Hypermedia to the rescue

As mentioned before, the aspect of hypermedia (the presence of links in representations in the first place and its advanced partner Hypermedia As The Engine Of Application State (HATEOAS) is a key constraint within REST to enable evolvability in a system. The latter is a tool to indicate to clients what they can do with the resource at hand and when — or if at all — they can actually invoke certain functionality. As I’ve written up a concrete sample for the benefits of that approach in this blog post, I’d like to concentrate on the effect that this approach has on an architectural level.

First, when using hypermedia, we need to focus on different things when designing and documenting APIs. Focus less on URLs, URL structures and the last nifty detail of fields in the representation (as that creates coupling). Focus more on the media type(s) served and the semantics of link relations:

What does it mean if a link with a certain name can be found?
Which HTTP method(s) can be used to follow that link?
What do I need to submit as payload?
What do I get as response?

We effectively start to document resource types, not individual resources. In my opinion the very first question is the most important one to answer, as that’s gonna be the answer a client will build its state detection around: instead of inspecting a payload field for a certain value (e.g. status : "payment expected"), it can inspect the links available to decide whether to offer functionality in the UI (e.g. is the payment link present?). That approach shines especially in the area of security: instead of having to teach the client whether it is or is not allowed to do something to the system via a separate chain of requests to the server (did I hear you scream: “INEFFICIENT!”?), you can rather let the server decide whether to advertise that functionality in the first place. The client just picks up the link if present. You basically try to reduce as many decisions of the client to a plain “Yes or no?”.

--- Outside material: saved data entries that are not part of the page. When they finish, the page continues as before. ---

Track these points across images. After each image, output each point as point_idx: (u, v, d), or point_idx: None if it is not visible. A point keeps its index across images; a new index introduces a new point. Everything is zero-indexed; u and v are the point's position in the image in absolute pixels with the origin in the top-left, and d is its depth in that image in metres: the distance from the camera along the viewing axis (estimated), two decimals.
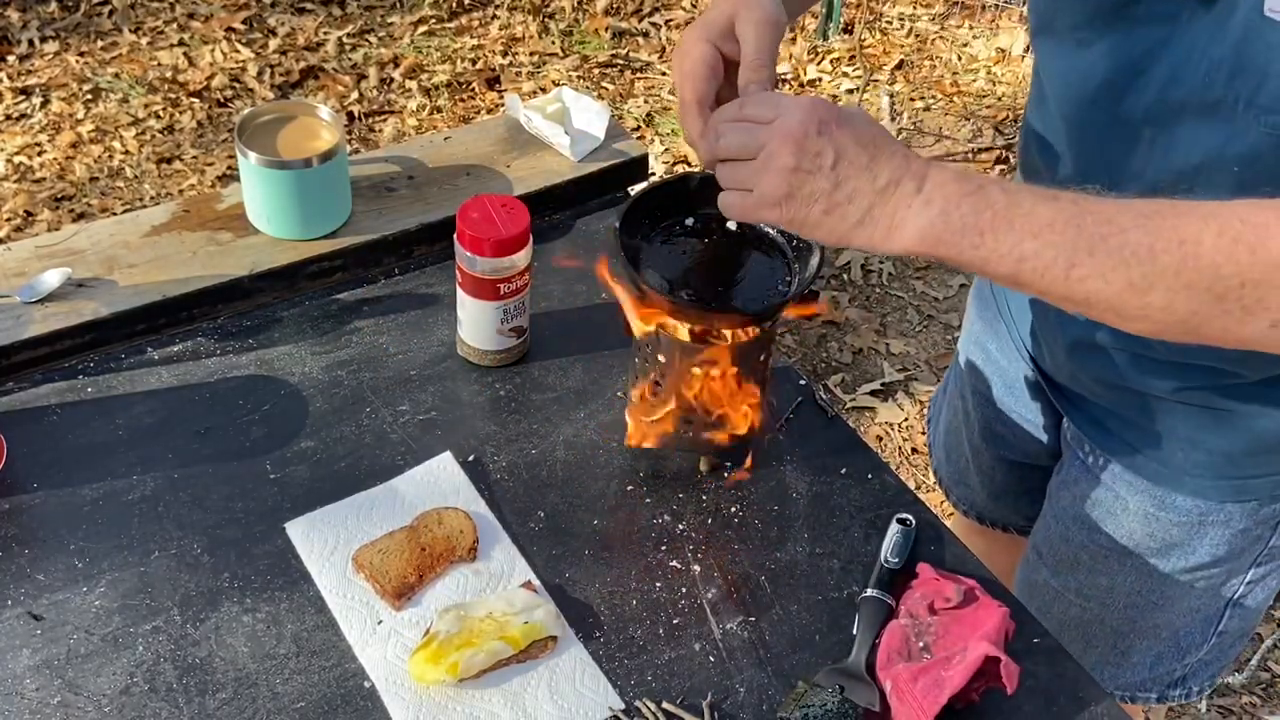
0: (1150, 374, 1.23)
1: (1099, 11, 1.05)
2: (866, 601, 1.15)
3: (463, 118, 3.38)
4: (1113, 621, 1.41)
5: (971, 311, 1.58)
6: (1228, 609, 1.38)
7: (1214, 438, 1.24)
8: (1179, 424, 1.26)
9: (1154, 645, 1.42)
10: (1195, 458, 1.26)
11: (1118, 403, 1.30)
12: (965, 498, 1.71)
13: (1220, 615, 1.39)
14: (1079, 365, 1.31)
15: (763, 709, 1.09)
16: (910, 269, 3.08)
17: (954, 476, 1.71)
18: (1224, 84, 0.96)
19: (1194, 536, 1.32)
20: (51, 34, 3.51)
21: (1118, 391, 1.28)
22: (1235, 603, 1.38)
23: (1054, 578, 1.45)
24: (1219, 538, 1.31)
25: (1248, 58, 0.93)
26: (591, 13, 3.80)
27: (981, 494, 1.67)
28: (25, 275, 1.36)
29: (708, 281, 1.19)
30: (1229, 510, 1.29)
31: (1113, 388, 1.29)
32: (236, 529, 1.19)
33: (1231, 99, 0.96)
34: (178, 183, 3.11)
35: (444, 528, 1.19)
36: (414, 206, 1.50)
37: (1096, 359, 1.27)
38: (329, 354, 1.37)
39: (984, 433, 1.57)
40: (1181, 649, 1.42)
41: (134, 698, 1.06)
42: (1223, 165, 1.01)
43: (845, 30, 3.80)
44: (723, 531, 1.23)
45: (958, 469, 1.69)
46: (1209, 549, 1.32)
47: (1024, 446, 1.52)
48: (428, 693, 1.07)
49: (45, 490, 1.21)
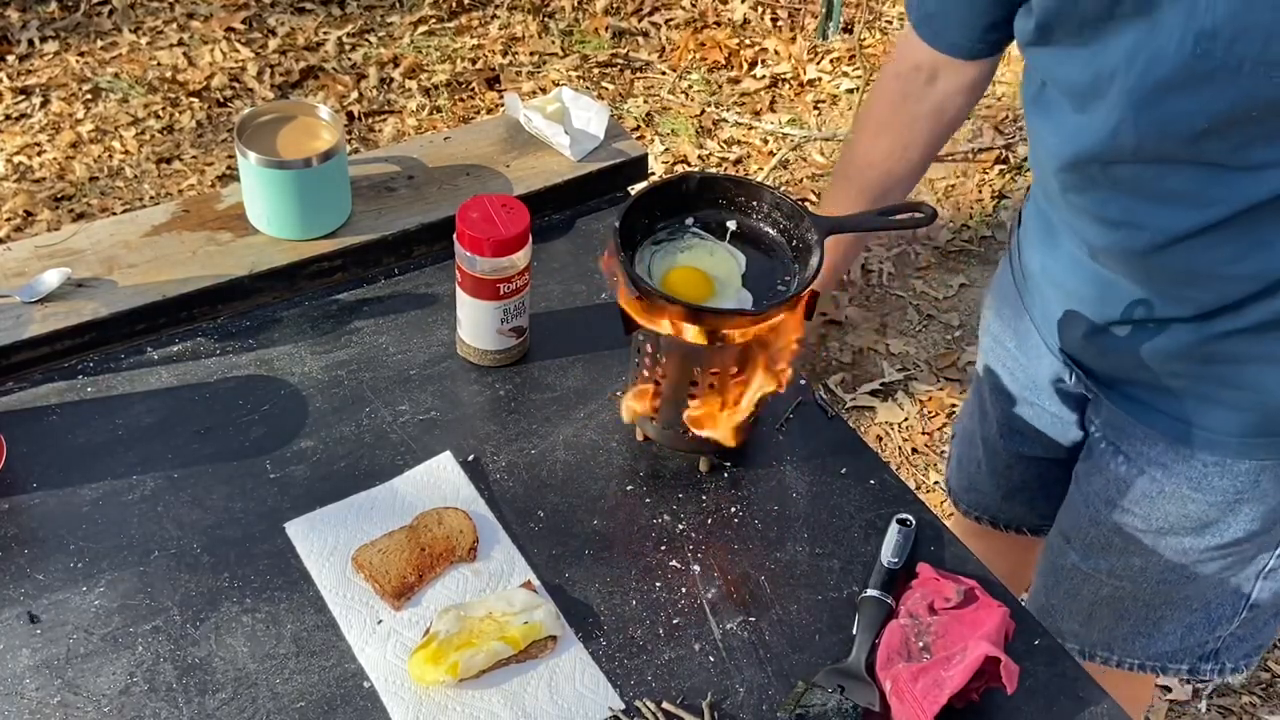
0: (1179, 331, 1.27)
1: (1092, 14, 1.11)
2: (866, 601, 1.15)
3: (463, 118, 3.38)
4: (1144, 596, 1.44)
5: (989, 314, 1.59)
6: (1258, 580, 1.41)
7: (1250, 393, 1.27)
8: (1214, 384, 1.29)
9: (1185, 616, 1.45)
10: (1234, 418, 1.29)
11: (1152, 375, 1.32)
12: (977, 503, 1.72)
13: (1252, 587, 1.42)
14: (1108, 344, 1.34)
15: (763, 709, 1.09)
16: (910, 269, 3.08)
17: (964, 483, 1.73)
18: (1223, 51, 1.02)
19: (1228, 514, 1.34)
20: (51, 34, 3.51)
21: (1150, 364, 1.31)
22: (1265, 574, 1.40)
23: (1084, 561, 1.47)
24: (1253, 514, 1.33)
25: (1251, 20, 1.00)
26: (591, 12, 3.80)
27: (995, 495, 1.68)
28: (25, 275, 1.36)
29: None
30: (1263, 486, 1.31)
31: (1144, 362, 1.31)
32: (236, 529, 1.19)
33: (1234, 62, 1.02)
34: (177, 183, 3.11)
35: (444, 528, 1.19)
36: (414, 206, 1.50)
37: (1124, 334, 1.31)
38: (329, 354, 1.37)
39: (1002, 429, 1.59)
40: (1213, 620, 1.44)
41: (134, 698, 1.06)
42: (1235, 120, 1.07)
43: (845, 30, 3.80)
44: (723, 531, 1.23)
45: (968, 474, 1.70)
46: (1243, 525, 1.34)
47: (1044, 440, 1.54)
48: (428, 693, 1.07)
49: (45, 490, 1.21)
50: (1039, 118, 1.27)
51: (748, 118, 3.47)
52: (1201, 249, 1.18)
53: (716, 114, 3.49)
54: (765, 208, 1.25)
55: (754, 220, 1.26)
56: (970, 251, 3.15)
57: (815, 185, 3.29)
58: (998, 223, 3.23)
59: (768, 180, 3.23)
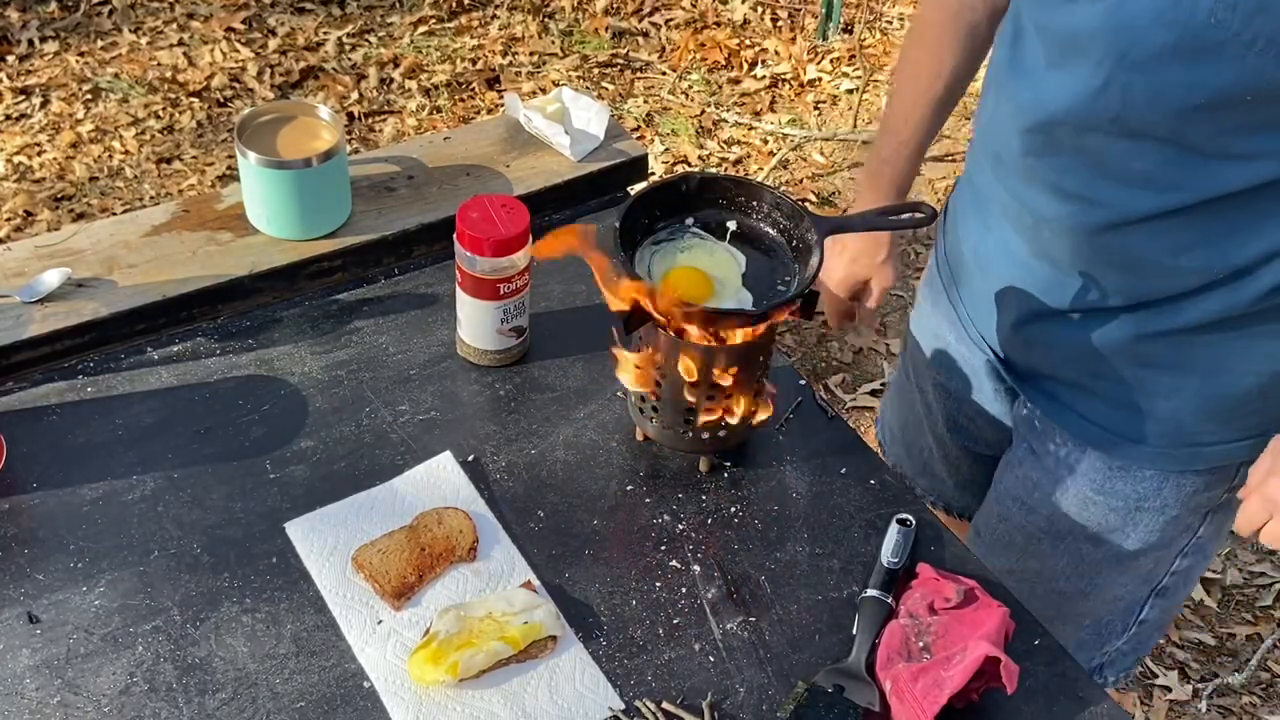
0: (1108, 326, 1.24)
1: None
2: (866, 601, 1.15)
3: (463, 118, 3.38)
4: (1038, 605, 1.41)
5: (922, 296, 1.57)
6: (1150, 598, 1.40)
7: (1168, 401, 1.25)
8: (1133, 388, 1.26)
9: (1075, 632, 1.44)
10: (1149, 425, 1.27)
11: (1074, 372, 1.30)
12: (931, 488, 1.70)
13: (1142, 604, 1.41)
14: (1034, 336, 1.31)
15: (763, 709, 1.09)
16: (910, 269, 3.08)
17: (917, 468, 1.70)
18: (1241, 22, 0.97)
19: (1128, 523, 1.33)
20: (51, 34, 3.51)
21: (1074, 359, 1.29)
22: (1159, 592, 1.39)
23: (987, 557, 1.44)
24: (1152, 524, 1.32)
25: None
26: (591, 13, 3.80)
27: (949, 484, 1.66)
28: (25, 275, 1.36)
29: None
30: (1165, 496, 1.30)
31: (1068, 356, 1.29)
32: (236, 529, 1.19)
33: (1248, 37, 0.97)
34: (177, 183, 3.11)
35: (444, 528, 1.19)
36: (414, 206, 1.50)
37: (1052, 326, 1.28)
38: (329, 354, 1.37)
39: (948, 424, 1.57)
40: (1102, 637, 1.44)
41: (134, 698, 1.06)
42: (1230, 102, 1.02)
43: (845, 30, 3.80)
44: (723, 531, 1.23)
45: (920, 461, 1.68)
46: (1142, 535, 1.33)
47: (986, 436, 1.52)
48: (428, 693, 1.07)
49: (45, 490, 1.21)
50: (1010, 72, 1.21)
51: (748, 118, 3.47)
52: (1151, 234, 1.14)
53: (716, 114, 3.49)
54: (765, 208, 1.25)
55: (754, 220, 1.26)
56: None
57: (815, 185, 3.29)
58: None
59: (768, 180, 3.23)
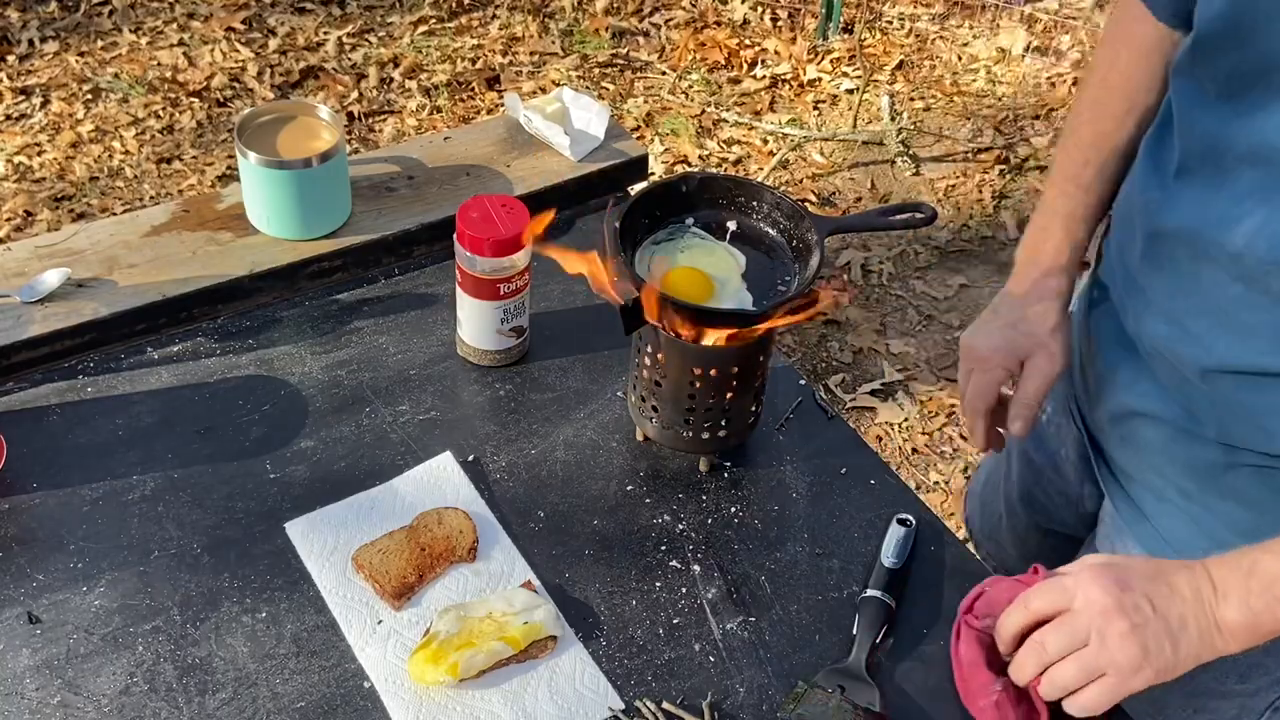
0: (1199, 448, 1.16)
1: None
2: (866, 601, 1.15)
3: (463, 118, 3.38)
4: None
5: None
6: (1268, 712, 1.26)
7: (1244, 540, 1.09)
8: (1215, 516, 1.18)
9: None
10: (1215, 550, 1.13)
11: (1160, 483, 1.22)
12: (994, 554, 1.62)
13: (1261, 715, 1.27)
14: (1129, 433, 1.24)
15: (763, 709, 1.09)
16: (910, 269, 3.08)
17: (985, 531, 1.62)
18: None
19: None
20: (51, 34, 3.51)
21: (1163, 470, 1.21)
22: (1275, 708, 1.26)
23: None
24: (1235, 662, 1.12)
25: None
26: (591, 13, 3.80)
27: (1013, 554, 1.58)
28: (25, 275, 1.36)
29: None
30: None
31: (1156, 465, 1.21)
32: (236, 529, 1.19)
33: None
34: (177, 183, 3.11)
35: (444, 528, 1.19)
36: (414, 206, 1.50)
37: (1147, 429, 1.21)
38: (329, 354, 1.37)
39: (1023, 496, 1.49)
40: None
41: (134, 698, 1.06)
42: None
43: (845, 30, 3.80)
44: (723, 531, 1.23)
45: (990, 524, 1.60)
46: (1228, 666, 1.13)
47: (1062, 516, 1.43)
48: (428, 693, 1.07)
49: (45, 490, 1.21)
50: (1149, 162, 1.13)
51: (748, 118, 3.47)
52: (1255, 390, 1.07)
53: (716, 114, 3.49)
54: (765, 208, 1.25)
55: (754, 220, 1.26)
56: (970, 252, 3.15)
57: (815, 185, 3.29)
58: (998, 223, 3.23)
59: (768, 180, 3.23)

If that’s in place and clients adheres to those rules of not implementing business logic based on business fields in the representation, the server gains a lot more legroom for changes in the first place. In the best case that might allow us to teach the clients new tricks without having to change it in the first place, e.g. if a link shows up in a certain resource state the client didn’t explicitly expect it to appear but then just picks it up (again, please refer to the other blog post discussing the hypermedia example in detail). However, remember that automatically learning new trick wasn’t our primary goal in the first place, but being able to redeploy changed systems without breaking others. The most important bit here is that we avoid to document details of the API that create incentives to strongly couple the clients to those details. More information, more details often times is worse.

That’s one of the reasons I am very critical with self-proclaimed REST (when they actually mean HTTP) design and description languages like RAML or Swagger. Trying to be both at the same time — specification of what the server should be and documentation to the client — they intermingle concerns and create a lot of incentives to expose implementation details to clients. Information that clients then make use of and by that tightly couple themselves to the server. Even worse, they create a kind of coupling that the designer or user of the described API might not even be aware of and which might not even be necessary. Some information might have ended up in the description to support the server implementation but eventually ends up in the client.

tl;dr

To build an evolvable distributed system you want to get away with just enough inter-systems specification, not with as much as tools can easily generate. You want to focus on the ability to make non-breaking changes over handling breaking ones. You want to avoid the need for communication, not create incentives to increase it.